= Vladimir Ostrovskiy =

Israeli racewalker

Vladimir Ostrovskiy (Владимир Островский; born 12 December 1966) is a retired USSR-born Israeli race walker.

He represented the Soviet Union before changing nationality to Israel. In the 20 kilometres walk he finished 23rd at the 1991 World Championships and 33rd at the 1993 World Championships. At the 1995 World Championships he did not finish.

He stands tall, and weighed about 54 kg during his active career.

== IAAF controversy ==
Vladimir Ostrovskiy emigrated to Israel in 1990. International Amateur Athletic Federation (IAAF) requires an emigrating citizen to live for three years in a new country before competing. However, the president of the Soviet track and field federation, Igor Ter-Ovanesyan, signed an agreement that allowed recent Soviet emigres to Israel to compete after just one year of residence.

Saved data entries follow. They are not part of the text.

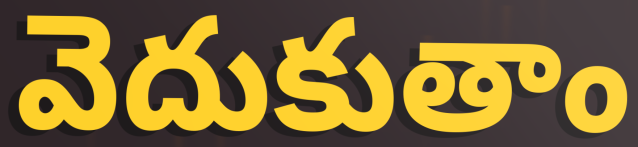
వెదుకుతాం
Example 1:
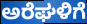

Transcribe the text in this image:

ಅರೆಘಳಿಗೆ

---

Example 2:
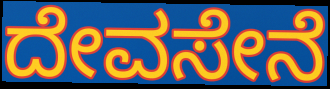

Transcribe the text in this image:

ದೇವಸೇನೆ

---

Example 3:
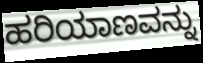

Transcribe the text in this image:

ಹರಿಯಾಣವನ್ನು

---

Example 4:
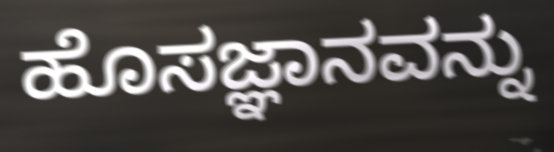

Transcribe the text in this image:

ಹೊಸಜ್ಞಾನವನ್ನು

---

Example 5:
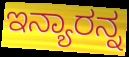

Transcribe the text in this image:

ಇನ್ಯಾರನ್ನ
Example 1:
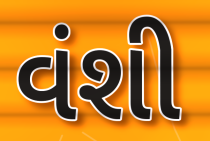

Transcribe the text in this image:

વંશી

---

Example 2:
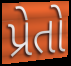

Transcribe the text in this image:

પ્રેતો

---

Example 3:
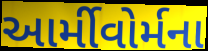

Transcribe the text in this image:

આર્મીવોર્મના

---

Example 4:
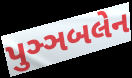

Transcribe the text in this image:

પુઞ્ઞબલેન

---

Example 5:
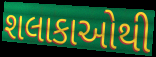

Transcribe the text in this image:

શલાકાઓથી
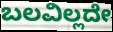
ಬಲವಿಲ್ಲದೇ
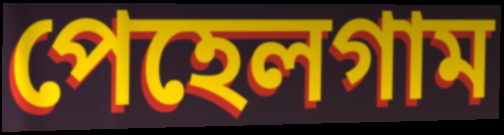
পেহেলগাম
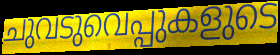
ചുവടുവെപ്പുകളുടെ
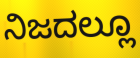
ನಿಜದಲ್ಲೂ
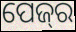
ପେଜ୍‌ର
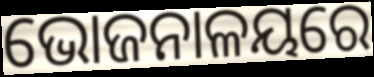
ଭୋଜନାଳୟରେ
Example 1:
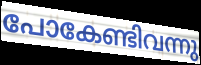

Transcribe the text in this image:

The agreement enabled Israel to add three athletes — Igor Avrunin in the shot-put and discus, Vadim Bavikin in the javelin and Vladimir Ostrovskiy in the 20-kilometer walk — to its team of Rogel Nachum (men's triple jump) and Orit Kolodni (women's 200 and 400 meters).

Thanks to this agreement Vladimir Ostrovskiy was able to participate at the 1991 World Championship in Tokyo and the 1993 World Championship in Stuttgart, Germany.